*Problem to solve*: Find every line in the records below that holds the word "mano" and copy it.

BEGIN

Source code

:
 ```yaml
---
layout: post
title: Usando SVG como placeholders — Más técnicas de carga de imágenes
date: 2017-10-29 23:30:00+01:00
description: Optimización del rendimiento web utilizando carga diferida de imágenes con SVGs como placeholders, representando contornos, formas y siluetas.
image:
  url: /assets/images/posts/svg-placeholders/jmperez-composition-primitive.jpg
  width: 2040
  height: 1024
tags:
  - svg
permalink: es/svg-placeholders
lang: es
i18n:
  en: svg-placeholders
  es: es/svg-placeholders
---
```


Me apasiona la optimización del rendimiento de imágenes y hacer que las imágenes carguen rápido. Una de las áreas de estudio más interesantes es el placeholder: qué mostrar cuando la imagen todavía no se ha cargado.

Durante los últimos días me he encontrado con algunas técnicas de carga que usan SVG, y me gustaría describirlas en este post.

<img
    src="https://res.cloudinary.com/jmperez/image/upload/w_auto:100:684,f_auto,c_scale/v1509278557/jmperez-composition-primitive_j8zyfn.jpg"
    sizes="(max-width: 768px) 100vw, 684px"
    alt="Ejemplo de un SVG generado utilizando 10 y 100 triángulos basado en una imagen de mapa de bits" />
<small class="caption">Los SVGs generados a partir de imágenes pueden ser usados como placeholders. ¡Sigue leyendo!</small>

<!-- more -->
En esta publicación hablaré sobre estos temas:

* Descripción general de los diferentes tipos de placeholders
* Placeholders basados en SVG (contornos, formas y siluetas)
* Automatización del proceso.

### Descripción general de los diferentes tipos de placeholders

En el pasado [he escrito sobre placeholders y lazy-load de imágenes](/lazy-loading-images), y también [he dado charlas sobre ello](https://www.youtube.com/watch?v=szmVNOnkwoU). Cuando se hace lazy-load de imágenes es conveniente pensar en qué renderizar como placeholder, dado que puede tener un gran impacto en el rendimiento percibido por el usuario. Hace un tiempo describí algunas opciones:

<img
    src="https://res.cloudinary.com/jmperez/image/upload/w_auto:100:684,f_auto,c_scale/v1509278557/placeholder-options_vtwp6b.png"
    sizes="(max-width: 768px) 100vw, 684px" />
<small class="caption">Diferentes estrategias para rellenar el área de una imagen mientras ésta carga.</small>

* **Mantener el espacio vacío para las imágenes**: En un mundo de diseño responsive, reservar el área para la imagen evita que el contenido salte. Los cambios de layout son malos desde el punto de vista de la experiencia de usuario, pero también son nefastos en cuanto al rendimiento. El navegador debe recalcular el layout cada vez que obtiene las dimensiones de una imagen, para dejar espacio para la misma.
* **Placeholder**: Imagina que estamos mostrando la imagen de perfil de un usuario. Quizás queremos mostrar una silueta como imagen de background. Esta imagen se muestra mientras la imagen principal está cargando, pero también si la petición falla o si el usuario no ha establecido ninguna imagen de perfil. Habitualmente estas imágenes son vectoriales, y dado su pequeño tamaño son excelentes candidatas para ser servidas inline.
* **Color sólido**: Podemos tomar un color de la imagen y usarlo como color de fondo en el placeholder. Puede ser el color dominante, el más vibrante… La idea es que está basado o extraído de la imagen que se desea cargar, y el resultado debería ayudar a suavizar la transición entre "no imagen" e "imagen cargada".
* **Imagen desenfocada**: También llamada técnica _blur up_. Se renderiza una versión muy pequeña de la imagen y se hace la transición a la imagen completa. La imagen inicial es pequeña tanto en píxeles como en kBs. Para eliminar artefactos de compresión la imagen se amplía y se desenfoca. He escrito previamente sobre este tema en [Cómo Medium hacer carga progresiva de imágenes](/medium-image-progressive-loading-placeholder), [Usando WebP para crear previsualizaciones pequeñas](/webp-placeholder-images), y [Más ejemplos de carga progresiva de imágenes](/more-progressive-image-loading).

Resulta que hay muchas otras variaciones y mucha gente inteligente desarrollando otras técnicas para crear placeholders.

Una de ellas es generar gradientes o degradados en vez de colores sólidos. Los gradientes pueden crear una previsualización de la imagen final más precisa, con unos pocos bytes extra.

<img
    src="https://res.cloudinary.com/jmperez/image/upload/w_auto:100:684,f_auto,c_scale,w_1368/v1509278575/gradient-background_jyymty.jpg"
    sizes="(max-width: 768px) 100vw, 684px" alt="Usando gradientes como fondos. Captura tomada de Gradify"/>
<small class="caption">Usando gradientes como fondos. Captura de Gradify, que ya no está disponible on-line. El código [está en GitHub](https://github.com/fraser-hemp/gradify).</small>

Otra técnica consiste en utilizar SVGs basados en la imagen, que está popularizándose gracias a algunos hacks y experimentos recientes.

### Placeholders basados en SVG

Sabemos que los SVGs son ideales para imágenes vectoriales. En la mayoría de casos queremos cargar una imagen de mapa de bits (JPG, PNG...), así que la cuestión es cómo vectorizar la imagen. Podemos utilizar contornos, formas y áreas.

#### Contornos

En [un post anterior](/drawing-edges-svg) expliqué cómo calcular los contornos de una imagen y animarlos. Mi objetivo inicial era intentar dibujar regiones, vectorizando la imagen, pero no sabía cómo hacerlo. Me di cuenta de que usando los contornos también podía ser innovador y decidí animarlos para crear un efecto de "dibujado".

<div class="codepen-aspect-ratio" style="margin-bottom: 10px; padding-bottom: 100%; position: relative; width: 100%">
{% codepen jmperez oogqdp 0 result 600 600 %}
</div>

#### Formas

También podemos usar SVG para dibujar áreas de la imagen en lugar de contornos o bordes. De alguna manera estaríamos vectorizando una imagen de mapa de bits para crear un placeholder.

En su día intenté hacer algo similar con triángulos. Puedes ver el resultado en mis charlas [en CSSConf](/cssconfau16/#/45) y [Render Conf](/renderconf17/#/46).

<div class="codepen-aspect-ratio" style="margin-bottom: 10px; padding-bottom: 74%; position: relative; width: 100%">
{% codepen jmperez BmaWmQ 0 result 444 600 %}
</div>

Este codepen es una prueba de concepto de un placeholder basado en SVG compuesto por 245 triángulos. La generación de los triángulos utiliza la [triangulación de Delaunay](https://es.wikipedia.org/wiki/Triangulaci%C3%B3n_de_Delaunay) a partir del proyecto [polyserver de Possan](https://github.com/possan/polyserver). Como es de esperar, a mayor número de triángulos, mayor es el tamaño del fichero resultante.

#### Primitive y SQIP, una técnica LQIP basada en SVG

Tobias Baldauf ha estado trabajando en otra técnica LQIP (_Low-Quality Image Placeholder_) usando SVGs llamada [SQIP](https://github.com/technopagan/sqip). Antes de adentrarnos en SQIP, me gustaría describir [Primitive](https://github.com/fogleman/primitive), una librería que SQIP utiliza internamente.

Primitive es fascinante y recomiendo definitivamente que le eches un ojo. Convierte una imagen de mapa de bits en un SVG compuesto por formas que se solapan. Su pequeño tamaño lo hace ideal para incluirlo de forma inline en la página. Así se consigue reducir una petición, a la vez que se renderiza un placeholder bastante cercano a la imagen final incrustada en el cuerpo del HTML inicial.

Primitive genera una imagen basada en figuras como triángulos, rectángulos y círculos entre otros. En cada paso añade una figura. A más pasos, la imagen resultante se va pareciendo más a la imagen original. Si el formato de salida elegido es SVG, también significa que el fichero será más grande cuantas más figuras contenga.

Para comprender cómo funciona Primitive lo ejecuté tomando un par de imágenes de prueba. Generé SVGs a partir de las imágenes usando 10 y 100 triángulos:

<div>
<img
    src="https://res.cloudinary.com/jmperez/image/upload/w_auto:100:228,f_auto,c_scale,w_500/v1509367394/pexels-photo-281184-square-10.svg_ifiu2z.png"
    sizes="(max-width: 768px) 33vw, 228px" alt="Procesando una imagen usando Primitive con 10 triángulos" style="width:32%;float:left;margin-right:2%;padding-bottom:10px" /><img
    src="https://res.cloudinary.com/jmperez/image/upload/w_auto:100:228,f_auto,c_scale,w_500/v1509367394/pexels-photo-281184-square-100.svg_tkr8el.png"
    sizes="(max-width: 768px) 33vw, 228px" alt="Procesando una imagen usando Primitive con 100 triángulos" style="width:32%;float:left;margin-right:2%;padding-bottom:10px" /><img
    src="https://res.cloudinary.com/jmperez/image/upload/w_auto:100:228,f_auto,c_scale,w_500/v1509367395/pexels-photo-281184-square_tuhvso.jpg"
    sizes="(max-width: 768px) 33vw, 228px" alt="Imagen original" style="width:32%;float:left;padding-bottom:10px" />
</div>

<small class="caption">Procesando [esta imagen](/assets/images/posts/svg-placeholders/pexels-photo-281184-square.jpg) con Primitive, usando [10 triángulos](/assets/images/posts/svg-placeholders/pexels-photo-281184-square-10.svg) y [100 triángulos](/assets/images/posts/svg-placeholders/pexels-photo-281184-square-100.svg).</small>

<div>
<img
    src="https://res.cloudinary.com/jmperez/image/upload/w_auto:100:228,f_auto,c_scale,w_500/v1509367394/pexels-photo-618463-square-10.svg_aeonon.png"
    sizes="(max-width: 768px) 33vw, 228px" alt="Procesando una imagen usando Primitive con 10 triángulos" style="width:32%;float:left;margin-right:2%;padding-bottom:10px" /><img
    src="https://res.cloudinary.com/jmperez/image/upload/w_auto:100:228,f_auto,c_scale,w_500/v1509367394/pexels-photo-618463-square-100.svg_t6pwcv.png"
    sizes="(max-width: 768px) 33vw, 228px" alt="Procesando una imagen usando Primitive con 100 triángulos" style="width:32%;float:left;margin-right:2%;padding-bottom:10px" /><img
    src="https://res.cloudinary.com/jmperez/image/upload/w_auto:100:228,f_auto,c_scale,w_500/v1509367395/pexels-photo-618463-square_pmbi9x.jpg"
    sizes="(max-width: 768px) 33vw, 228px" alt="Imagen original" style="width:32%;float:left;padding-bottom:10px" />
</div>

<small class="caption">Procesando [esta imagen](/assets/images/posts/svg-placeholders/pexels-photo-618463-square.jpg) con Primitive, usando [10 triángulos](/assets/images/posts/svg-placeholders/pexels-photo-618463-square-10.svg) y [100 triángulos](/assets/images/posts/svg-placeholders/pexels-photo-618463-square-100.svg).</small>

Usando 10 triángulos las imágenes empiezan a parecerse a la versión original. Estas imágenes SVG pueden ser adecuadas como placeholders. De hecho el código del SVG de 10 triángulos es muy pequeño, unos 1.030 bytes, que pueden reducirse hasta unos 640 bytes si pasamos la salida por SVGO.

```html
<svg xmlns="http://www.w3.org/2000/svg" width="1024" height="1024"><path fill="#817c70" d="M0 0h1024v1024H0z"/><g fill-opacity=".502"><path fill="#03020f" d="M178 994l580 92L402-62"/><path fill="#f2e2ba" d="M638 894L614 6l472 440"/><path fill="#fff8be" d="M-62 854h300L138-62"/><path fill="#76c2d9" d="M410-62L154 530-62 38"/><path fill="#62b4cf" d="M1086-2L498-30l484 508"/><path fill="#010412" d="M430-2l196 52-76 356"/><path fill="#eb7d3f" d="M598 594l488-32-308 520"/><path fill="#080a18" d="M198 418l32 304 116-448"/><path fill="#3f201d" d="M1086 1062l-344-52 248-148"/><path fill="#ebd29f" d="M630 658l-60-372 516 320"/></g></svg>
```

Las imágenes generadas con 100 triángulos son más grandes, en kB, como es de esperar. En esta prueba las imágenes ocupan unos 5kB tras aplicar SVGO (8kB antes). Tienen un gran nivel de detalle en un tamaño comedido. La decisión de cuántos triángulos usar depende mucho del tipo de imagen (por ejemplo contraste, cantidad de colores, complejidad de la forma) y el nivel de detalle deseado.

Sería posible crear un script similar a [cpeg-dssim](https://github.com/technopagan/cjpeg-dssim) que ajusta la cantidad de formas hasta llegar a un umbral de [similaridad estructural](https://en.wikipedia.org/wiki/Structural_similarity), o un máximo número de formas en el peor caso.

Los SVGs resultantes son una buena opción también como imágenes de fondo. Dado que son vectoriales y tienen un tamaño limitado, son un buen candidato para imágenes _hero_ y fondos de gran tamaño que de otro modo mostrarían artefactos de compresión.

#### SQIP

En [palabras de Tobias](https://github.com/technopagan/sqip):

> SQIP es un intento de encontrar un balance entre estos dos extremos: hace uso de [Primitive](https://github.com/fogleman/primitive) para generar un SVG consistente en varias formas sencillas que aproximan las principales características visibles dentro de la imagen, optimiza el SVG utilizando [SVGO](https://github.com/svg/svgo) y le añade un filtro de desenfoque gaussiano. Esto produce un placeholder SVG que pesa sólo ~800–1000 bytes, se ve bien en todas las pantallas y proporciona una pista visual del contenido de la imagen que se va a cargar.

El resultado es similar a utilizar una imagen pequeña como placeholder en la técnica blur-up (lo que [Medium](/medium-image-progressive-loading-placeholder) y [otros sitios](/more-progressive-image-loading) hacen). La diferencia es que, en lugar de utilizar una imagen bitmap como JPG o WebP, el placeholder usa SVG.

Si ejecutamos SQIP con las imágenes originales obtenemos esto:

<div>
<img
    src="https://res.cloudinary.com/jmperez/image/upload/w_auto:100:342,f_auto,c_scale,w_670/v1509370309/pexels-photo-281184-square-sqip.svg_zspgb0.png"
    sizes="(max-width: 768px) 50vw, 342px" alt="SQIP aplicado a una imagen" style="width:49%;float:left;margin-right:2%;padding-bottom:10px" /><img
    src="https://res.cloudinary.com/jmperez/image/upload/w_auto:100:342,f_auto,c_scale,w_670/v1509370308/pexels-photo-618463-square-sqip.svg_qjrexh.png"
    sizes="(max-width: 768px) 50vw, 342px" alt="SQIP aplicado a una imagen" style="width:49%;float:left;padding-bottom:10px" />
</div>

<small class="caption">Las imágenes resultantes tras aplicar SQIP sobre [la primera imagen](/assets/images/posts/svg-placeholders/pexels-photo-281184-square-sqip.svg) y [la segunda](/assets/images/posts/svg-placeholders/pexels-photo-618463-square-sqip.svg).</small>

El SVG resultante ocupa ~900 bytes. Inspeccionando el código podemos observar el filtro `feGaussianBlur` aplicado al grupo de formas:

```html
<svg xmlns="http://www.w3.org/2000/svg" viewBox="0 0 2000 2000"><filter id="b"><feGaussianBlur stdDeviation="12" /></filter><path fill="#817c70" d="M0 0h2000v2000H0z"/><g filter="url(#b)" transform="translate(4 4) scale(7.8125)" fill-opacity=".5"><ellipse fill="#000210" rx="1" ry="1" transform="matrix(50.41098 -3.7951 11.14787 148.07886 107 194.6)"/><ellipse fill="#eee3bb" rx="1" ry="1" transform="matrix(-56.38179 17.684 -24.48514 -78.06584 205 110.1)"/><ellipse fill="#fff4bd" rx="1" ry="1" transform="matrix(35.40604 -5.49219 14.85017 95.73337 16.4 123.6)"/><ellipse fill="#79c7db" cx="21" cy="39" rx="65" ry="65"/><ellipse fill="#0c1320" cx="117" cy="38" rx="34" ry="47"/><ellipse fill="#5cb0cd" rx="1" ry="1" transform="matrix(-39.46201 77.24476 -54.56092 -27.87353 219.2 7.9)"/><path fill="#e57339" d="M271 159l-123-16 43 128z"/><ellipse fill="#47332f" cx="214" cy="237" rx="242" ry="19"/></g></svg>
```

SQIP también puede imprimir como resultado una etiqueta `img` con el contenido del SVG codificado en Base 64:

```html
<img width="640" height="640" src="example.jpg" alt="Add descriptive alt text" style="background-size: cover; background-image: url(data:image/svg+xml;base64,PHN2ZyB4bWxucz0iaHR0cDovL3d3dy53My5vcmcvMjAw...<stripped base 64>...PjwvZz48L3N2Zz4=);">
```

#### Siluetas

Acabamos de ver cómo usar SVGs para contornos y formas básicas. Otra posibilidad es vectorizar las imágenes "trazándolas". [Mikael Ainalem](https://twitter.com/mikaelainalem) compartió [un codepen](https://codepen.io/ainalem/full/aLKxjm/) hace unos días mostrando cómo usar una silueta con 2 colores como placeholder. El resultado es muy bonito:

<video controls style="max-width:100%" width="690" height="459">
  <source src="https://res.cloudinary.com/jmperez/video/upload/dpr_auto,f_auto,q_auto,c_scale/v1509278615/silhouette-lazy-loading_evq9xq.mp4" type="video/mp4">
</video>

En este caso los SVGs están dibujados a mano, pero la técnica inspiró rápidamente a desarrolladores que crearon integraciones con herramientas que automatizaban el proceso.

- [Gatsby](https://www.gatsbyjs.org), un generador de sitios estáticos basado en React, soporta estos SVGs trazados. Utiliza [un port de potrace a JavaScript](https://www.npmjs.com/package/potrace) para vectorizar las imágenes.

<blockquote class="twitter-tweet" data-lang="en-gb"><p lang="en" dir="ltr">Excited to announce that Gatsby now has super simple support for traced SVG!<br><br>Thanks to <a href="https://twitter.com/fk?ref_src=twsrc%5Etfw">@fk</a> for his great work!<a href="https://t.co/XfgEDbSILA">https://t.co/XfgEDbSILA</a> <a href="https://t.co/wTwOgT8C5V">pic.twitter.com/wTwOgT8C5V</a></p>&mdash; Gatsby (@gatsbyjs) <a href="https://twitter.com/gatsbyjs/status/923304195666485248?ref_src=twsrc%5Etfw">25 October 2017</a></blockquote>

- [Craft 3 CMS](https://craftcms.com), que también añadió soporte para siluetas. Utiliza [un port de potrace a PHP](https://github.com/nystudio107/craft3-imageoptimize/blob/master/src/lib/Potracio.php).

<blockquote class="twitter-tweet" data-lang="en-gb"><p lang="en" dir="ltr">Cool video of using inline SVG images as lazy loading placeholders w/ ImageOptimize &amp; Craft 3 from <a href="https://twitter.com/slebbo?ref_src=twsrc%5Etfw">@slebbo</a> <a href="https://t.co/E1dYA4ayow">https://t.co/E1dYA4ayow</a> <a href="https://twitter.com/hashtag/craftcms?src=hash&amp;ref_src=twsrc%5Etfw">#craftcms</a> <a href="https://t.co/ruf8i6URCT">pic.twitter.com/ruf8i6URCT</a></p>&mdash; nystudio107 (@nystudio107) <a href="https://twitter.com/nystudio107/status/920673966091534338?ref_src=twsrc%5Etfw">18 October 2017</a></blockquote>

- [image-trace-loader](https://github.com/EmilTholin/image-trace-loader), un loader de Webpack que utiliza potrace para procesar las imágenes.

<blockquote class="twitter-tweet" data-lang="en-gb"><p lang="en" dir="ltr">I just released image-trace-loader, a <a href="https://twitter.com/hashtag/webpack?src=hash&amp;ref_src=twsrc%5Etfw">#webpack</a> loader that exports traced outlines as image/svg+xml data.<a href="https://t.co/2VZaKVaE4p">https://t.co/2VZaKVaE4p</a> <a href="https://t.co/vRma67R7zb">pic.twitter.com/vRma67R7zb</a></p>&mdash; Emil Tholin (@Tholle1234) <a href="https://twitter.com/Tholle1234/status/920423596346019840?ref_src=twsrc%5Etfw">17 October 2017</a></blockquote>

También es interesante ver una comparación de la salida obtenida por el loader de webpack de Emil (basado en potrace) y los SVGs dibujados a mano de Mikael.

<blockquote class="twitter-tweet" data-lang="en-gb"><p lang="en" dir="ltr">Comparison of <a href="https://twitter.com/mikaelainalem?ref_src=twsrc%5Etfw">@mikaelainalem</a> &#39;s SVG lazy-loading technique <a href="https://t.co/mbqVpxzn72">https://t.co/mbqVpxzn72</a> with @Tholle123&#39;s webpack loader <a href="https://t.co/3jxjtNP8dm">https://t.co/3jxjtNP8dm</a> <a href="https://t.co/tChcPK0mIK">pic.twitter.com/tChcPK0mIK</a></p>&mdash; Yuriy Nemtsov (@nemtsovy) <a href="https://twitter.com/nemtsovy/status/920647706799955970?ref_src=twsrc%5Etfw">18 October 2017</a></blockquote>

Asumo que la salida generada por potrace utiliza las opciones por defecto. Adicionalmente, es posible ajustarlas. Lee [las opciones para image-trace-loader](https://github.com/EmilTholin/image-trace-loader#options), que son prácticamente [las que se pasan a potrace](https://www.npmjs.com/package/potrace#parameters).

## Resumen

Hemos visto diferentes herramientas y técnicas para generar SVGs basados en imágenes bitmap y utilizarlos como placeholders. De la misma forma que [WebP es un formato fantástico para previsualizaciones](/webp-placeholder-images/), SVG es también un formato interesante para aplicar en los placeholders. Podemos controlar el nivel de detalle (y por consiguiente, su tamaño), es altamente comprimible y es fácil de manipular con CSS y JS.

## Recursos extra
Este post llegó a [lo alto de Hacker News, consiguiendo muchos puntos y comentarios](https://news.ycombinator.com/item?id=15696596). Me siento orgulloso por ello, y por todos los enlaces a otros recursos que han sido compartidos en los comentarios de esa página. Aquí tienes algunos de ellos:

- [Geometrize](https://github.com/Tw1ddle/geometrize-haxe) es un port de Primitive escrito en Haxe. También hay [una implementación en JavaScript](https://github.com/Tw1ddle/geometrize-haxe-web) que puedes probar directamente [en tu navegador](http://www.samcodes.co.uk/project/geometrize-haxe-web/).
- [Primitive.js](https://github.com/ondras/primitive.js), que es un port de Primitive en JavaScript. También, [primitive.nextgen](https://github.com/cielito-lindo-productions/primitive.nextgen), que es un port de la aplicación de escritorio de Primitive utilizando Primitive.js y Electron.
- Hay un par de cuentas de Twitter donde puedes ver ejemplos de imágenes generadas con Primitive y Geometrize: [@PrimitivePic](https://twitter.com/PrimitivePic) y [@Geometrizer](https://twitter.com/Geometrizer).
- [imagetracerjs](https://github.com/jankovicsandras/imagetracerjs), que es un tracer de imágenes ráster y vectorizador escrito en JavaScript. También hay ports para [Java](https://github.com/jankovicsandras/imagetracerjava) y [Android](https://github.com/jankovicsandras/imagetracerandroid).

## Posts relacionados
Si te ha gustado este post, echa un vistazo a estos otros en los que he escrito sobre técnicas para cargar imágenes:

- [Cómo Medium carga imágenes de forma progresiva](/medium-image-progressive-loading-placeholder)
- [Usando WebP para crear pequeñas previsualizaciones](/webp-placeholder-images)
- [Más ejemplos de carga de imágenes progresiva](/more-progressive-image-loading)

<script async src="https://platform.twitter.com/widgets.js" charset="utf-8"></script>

END

*Output for this exercise*:
En este caso los SVGs están dibujados a mano, pero la técnica inspiró rápidamente a desarrolladores que crearon integraciones con herramientas que automatizaban el proceso.
También es interesante ver una comparación de la salida obtenida por el loader de webpack de Emil (basado en potrace) y los SVGs dibujados a mano de Mikael.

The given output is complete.